Authorization seems to work just by adding db1.authorize(Buffer.from(db2.local.key, "hex"), () => {}) in db2.ready(() => { ... }) so no problems there.

So to summarize: The biggest gotcha seems to supplying the key pair right. The problem for me was that everything seemed to initialize right without errors so I assumed hyperdb had everything it needed. I'm still a bit unclear why hyperdb1 writes worked if only public key was supplied because doesn't hypercore sign each chunk with the secret key to be verified with the public key?

pfrazee commented 5 years ago

@0fork Yeah I think the reason it doesn't fail if you supply a public key is to meet the usecase of db2, where you're joining a pre-existing hyperdb as a second author. I agree that's a footgun though.

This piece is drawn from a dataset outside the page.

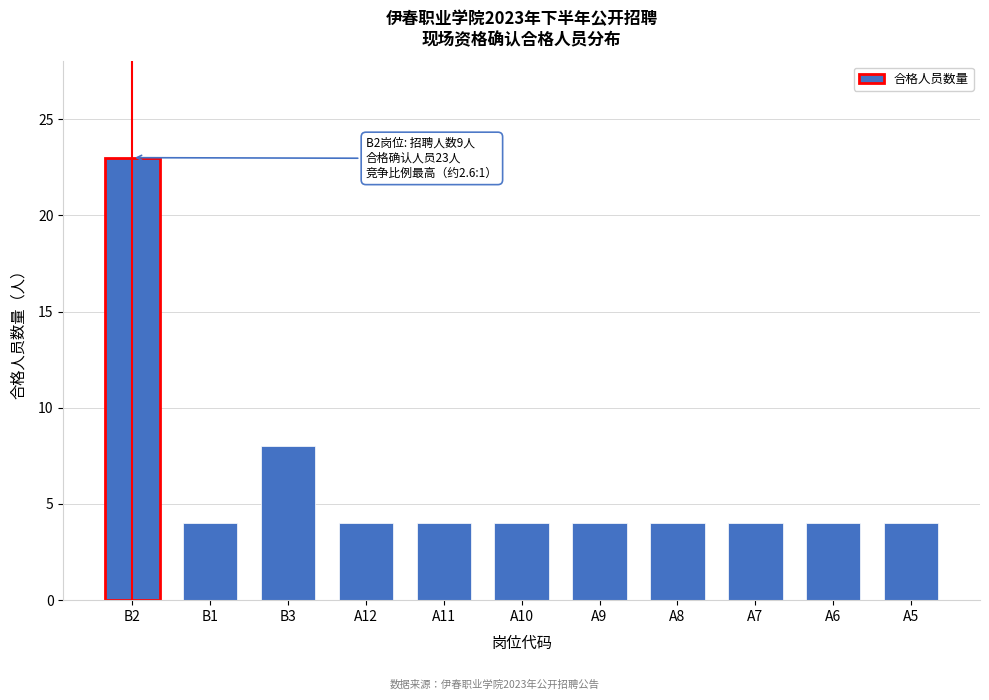

Reading left to right, transcribe all the data shown in this chart.

23	4	8	4	4	4	4	4	4	4	4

reconbot commented 5 years ago

I just want to say this thread is an education. Thank you for doing this out in the open! 👏

lachenmayer commented 5 years ago

Hey folks, I wrote a pretty detailed guide about authorization & replication in hyperdb. Hope it's useful!

philcockfield commented 5 years ago

Much appreciated @pfrazee for the snippet connecting hyperdb to a swarm via hyperswarm - and @lachenmayer for the guide on auth and replication. Both extremely useful...thanks 👏